Cultural diplomacy: The power to change

While the term ‘cultural diplomacy’ has only recently been established, there is evidence of its practice throughout history. Explorers, travellers, traders, teachers and artists can all be considered examples of early cultural diplomats. The National Arts Council (NAC) believes that in our current social, cultural and economic context, it is important to formalise cultural diplomacy and ensure that it is embedded with a strong and clear strategy.

Since its inception in 1997, the NAC has played an important role in supporting art disciplines and artists in South Africa through the provision of grant-based funding. But the NAC’s mandate, as derived from the National Arts Council Act (1997), is inclusive but not limited to grant making. In addition to providing funding, the NAC is required to develop, encourage, promote, foster, uphold and facilitate the arts in a broad-based and inclusive manner. This implies taking action beyond merely providing funding.

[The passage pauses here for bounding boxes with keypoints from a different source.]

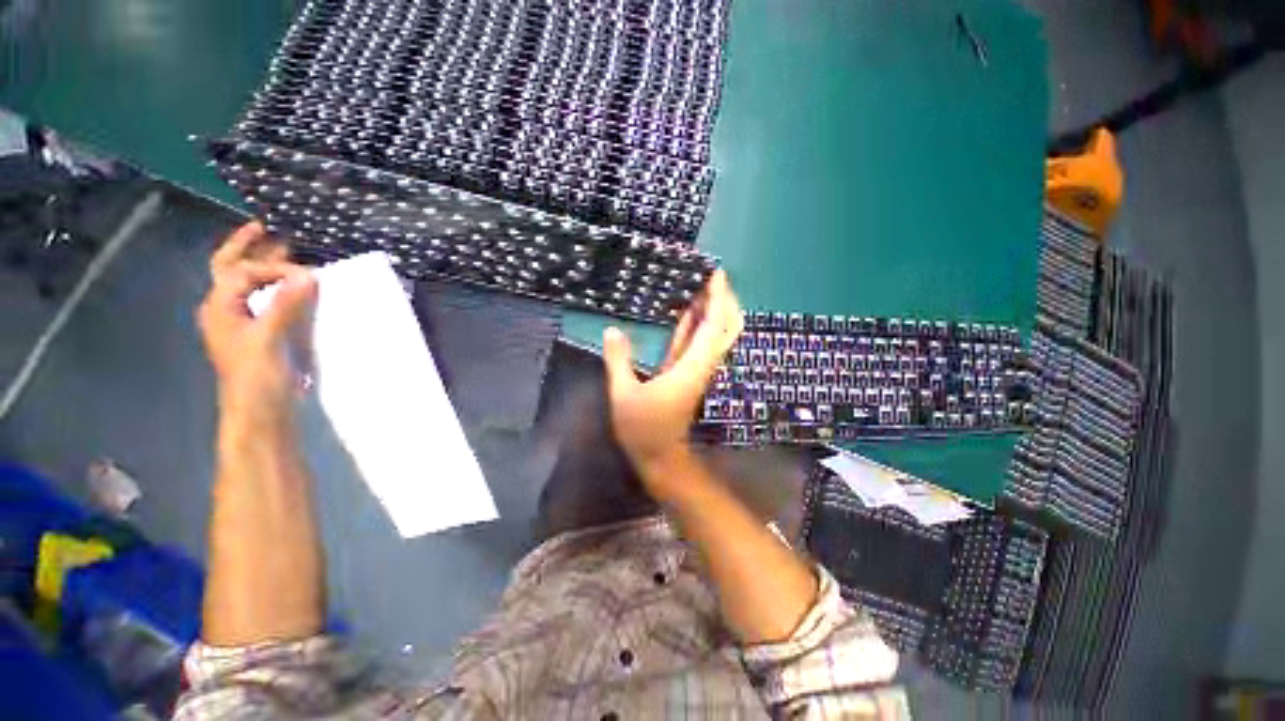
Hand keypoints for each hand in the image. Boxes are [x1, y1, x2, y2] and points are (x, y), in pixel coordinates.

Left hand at [198, 222, 316, 432]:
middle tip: (265, 228)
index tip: (308, 276)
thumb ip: (285, 305)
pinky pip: (264, 301)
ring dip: (262, 266)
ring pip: (247, 285)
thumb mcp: (267, 339)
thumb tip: (308, 275)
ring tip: (282, 250)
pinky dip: (275, 287)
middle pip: (230, 270)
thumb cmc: (256, 377)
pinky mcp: (259, 335)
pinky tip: (290, 287)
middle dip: (247, 247)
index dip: (274, 267)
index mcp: (219, 307)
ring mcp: (241, 323)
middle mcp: (225, 310)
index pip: (243, 271)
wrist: (260, 413)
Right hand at [602, 270, 743, 493]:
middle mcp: (701, 365)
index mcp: (691, 367)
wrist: (660, 457)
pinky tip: (689, 310)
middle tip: (713, 276)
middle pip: (726, 328)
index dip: (717, 299)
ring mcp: (697, 369)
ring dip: (714, 309)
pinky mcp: (689, 373)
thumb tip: (612, 330)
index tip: (717, 273)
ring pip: (715, 334)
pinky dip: (698, 324)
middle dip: (725, 301)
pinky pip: (698, 343)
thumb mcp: (623, 395)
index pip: (713, 326)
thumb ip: (618, 361)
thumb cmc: (643, 429)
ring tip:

In a quest to fulfil its mandate, the NAC has recognised the importance of cultural engagements at all levels. To this end, and in support of implementing its five-year strategy, the NAC will strategically identify regional, continental and international cultural engagements and exchange programmes that will best benefit the arts sector.

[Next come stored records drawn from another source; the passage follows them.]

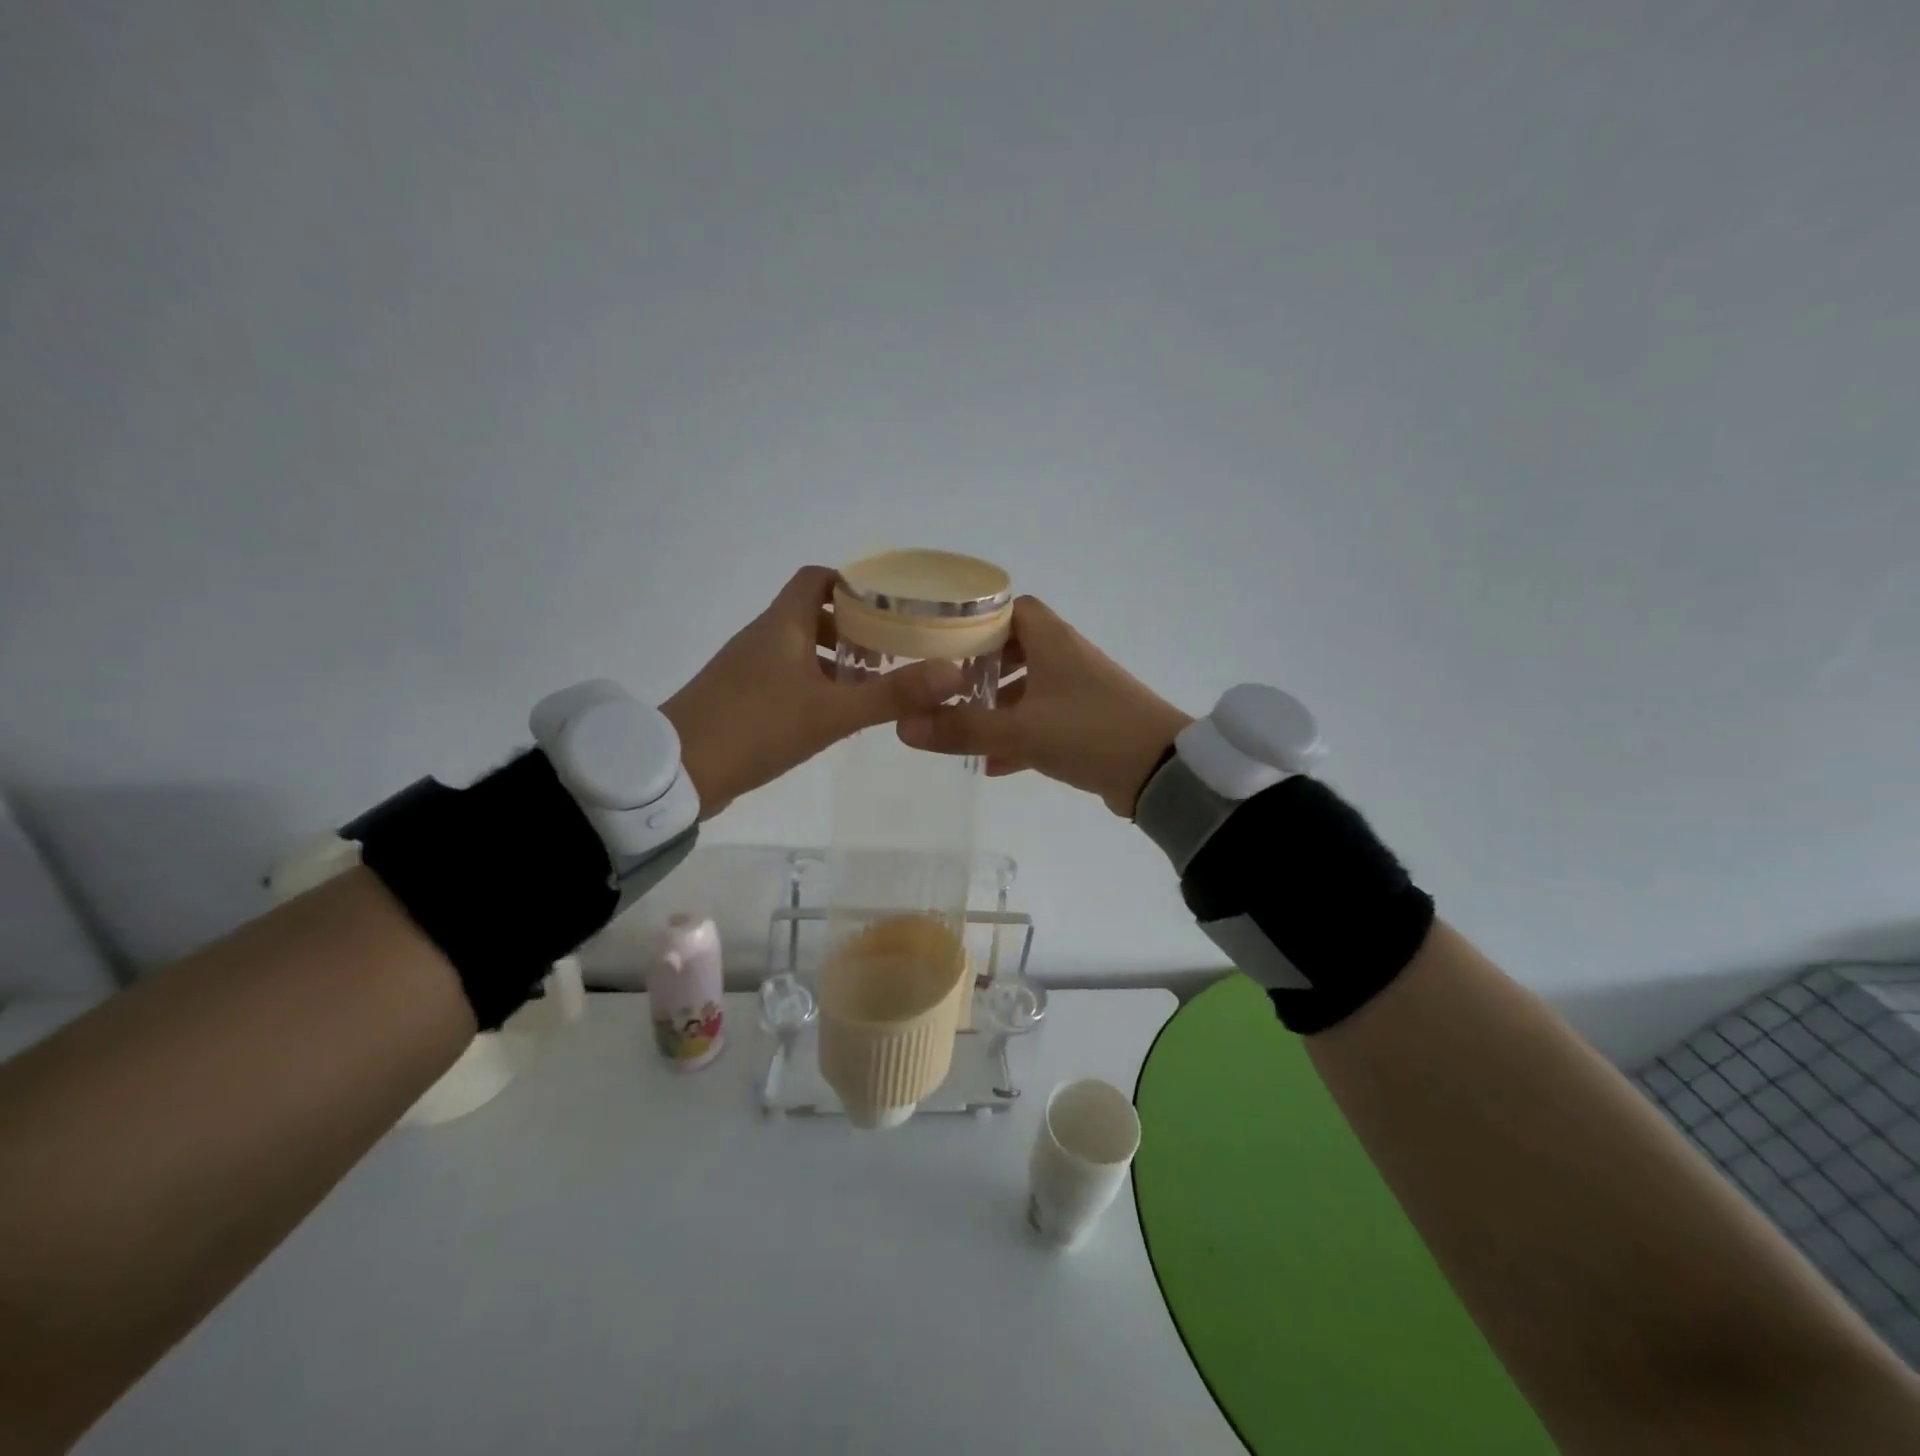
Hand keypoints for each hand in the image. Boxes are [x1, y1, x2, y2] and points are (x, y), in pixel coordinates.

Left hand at [661, 567, 962, 818]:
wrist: (677, 773)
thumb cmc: (756, 728)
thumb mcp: (832, 713)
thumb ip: (892, 694)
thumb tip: (954, 672)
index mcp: (782, 625)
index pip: (817, 579)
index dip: (854, 585)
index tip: (892, 605)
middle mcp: (763, 637)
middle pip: (812, 614)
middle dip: (854, 627)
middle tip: (894, 649)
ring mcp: (748, 668)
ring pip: (799, 648)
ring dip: (835, 659)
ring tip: (873, 683)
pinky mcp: (741, 698)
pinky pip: (786, 677)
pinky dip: (815, 684)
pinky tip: (836, 714)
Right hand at [896, 596, 1192, 816]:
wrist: (1162, 772)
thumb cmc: (1090, 733)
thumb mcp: (1020, 731)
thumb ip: (962, 729)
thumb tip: (904, 727)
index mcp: (1051, 640)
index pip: (1008, 609)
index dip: (973, 622)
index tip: (939, 643)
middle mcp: (1065, 656)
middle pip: (1013, 650)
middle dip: (978, 670)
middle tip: (944, 691)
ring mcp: (1079, 690)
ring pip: (1027, 688)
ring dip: (996, 707)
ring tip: (961, 728)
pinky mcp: (1088, 722)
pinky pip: (1043, 720)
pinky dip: (1018, 735)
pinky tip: (993, 764)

With the primary objectives of enabling cultural dialogue across the world, creating constructive relationships, improving communication and cooperation, preventing misunderstandings and reducing sociocultural conflicts and their consequences, the NAC’s approach to cultural diplomacy has the potential of creating a multipolar world where bottom-up cooperation is encouraged, and where ordinary citizens work together in addressing the stereotypes and myths that tend to undermine the possibilities of peaceful and meaningful coexistence.

In addition, we find ourselves at a time where the global economy is not in a healthy state. Cultural diplomacy can have a positive impact on economies worldwide by developing skills through cultural exchange programmes. National and regional economies can achieve great benefits through the boosting, financing, promotion and support of their creative and cultural industries.

Examples of how South Africa is responding to these economic challenges include the Department of Arts and Culture’s Mzansi Golden Economy strategy, which is focused on job creation in the arts and culture industry, as well as the NAC’s various cross-border projects such as the French Season, which has been unparalleled in showcasing the talents of South African artists and in embedding cultural diplomacy between South Africa and France.

Cultural diplomacy, when applied at all levels, possesses the unique ability to influence global public opinion and the ideology of individuals, communities, cultures or nations. In a world of competing interests, the fast-tracking and prioritising of cultural diplomacy will be essential to actively project South Africa’s image, values and cultures both domestically and abroad.

Cultural diplomacy is a long-term investment for any state as it creates a sense of shared culture, art and heritage. And as we celebrate Human Rights Month, let us take cognisance of the important role cultural diplomacy has to play in protecting, enhancing and advancing our rights to artistic and cultural expression. Success in cultural diplomacy will see us living in a very different world.